We find no abuse of discretion in the trial court’s decision to admit the statement. Becky’s injuries certainly were the result of a “startling event.” She was still suffering from the stress of the beating when she arrived at the hospital. Officer Adams arrived at the hospital within a short time after Becky’s arrival. Adams testified that Becky was still upset when he first attempted to speak with her, he went into the hallway to speak with the neighbor, and then he returned to Becky to take her statement. Several witnesses who saw Becky both before and after Adams took her statement testified that she was extremely upset, anxious, and weeping. Thus, there was evidence that Becky’s statement related to a startling event, was made while she was still under the stress of the event, and the stress was caused by the startling event. Based on the totality of the circumstances, the trial court did not abuse its discretion in finding the statement was an excited utterance and admissible at trial.

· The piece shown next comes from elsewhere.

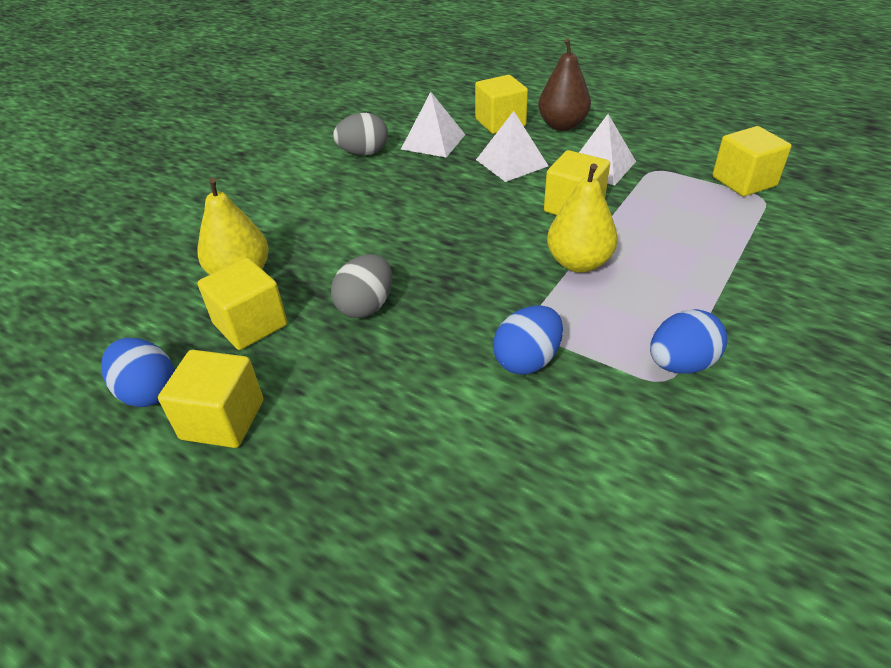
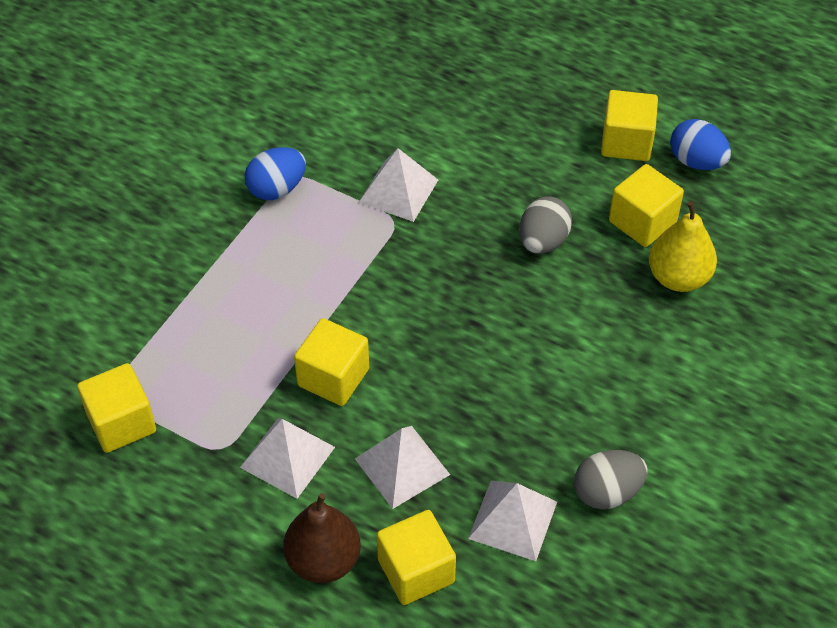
camera: 175 degrees right, 10 degrees up
(527, 360) = (398, 191): blue egg -> white pyramid
(578, 263) = (341, 293): yellow pear -> none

Further, even assuming it was error for the trial court to admit the statement, any error would be deemed harmless. Without any objection, both the neighbor and the triage nurse testified that Becky stated Gee caused her injuries. Thus, although Becky’s statement to Adams was more extensive than her statements to the neighbor or the triage nurse, the statement given to Adams identifying Gee was merely cumulative to other evidence admitted at trial. See State v. Haselden, 353 S.C. 190, 197, 577 S.E.2d 445, 448-49 (2003) (holding that the admission of improper evidence is harmless where it is merely cumulative to other evidence).
The trial court did not abuse its discretion in finding the statement was an excited utterance and in admitting it. Thus, Gee’s conviction is
HUFF, KITTREDGE, and BEATTY, JJ., concur.
 We decide this case without oral argument pursuant to Rule 215, SCACR.